No final de julho, pouco depois do anúncio do plano de 10 anos para o futuro do NHS, médicos residentes fizeram uma greve de cinco dias demandando melhores condições de pagamento. Aneira Thomas, a enfermeira galesa, diz que por muito anos costumava ir a manifestações por todo o país e se sentia enojada com o fato de médicos, enfermeiros e até cirurgiões precisarem ir às ruas após um plantão noturno para lutar por melhores salários.
“Eu pensava, como, como isso está acontecendo?
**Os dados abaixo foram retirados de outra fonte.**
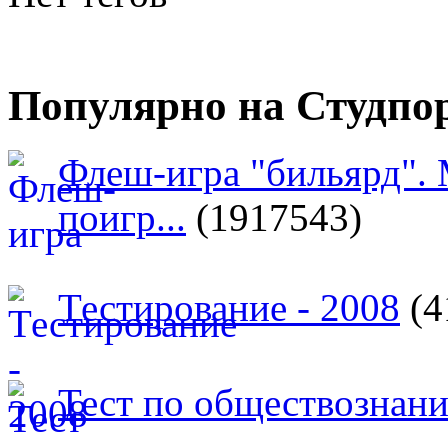
Популярно на Студпо
Флеш-игра "бильярд".
поигр...
(1917543)
Тестирование - 2008
(4
Тест по обществознан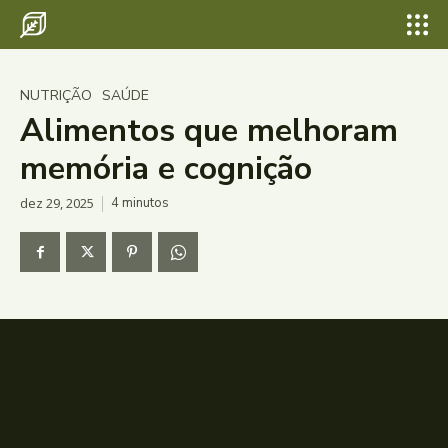
NUTRIÇÃO
SAÚDE
Alimentos que melhoram
memória e cognição
dez 29, 2025
4
minutos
Me fazia chorar ver pessoas fazendo isso quando elas salvaram vidas, estiveram em uma enfermaria por cerca de 10 a 12 horas e depois marchando por salário.”
No Brasil, a pesquisadora Margareth Portela, da Escola Nacional de Saúde Pública, ligada à Fiocruz (Fundação Oswaldo Cruz) diz que uma parte substancial do financiamento público de saúde acaba indo para os estabelecimentos privados por meio, por exemplo, de isenção fiscal para hospitais filantrópicos ou parcerias público-privadas.
Entre a população britânica, só 14% dos adultos têm acesso à saúde privada, número que sobe para 25% da população no Brasil. “Quando a gente declara lá no Imposto de Renda, que pagou o plano de saúde, a consulta, a gente tem uma isenção que sai da conta do Estado brasileiro”, diz Portela.
Ela diz que há, claro, problemas de tempo de espera e de estruturas decadentes em hospitais com baixa manutenção, mas diz acreditar que há também uma falta de confiança na qualidade de cuidado.
“Ser privado não significa ser bom, mas nós vemos cada vez mais pessoas pagando plano de saúde”, afirma ela, que defende que seria benéfico para o sistema se as classes mais abastadas passassem a utilizá-lo mais, em vez de recorrer aos serviços particulares.
Harris, o médico inglês, acabou de voltar de uma viagem a Duque de Caxias, na região metropolitana do Rio de Janeiro, onde levou agentes comunitários de saúde ingleses para conhecer seus colegas brasileiros.
“O que eu ouvi de agentes comunitários de saúde e de alguns dos líderes do sistema é que a ideia de que o NHS está aprendendo com o SUS lhes dá um enorme orgulho, mas acho que é uma pena que isso seja necessário para que os brasileiros vejam que o SUS é bom no que faz.”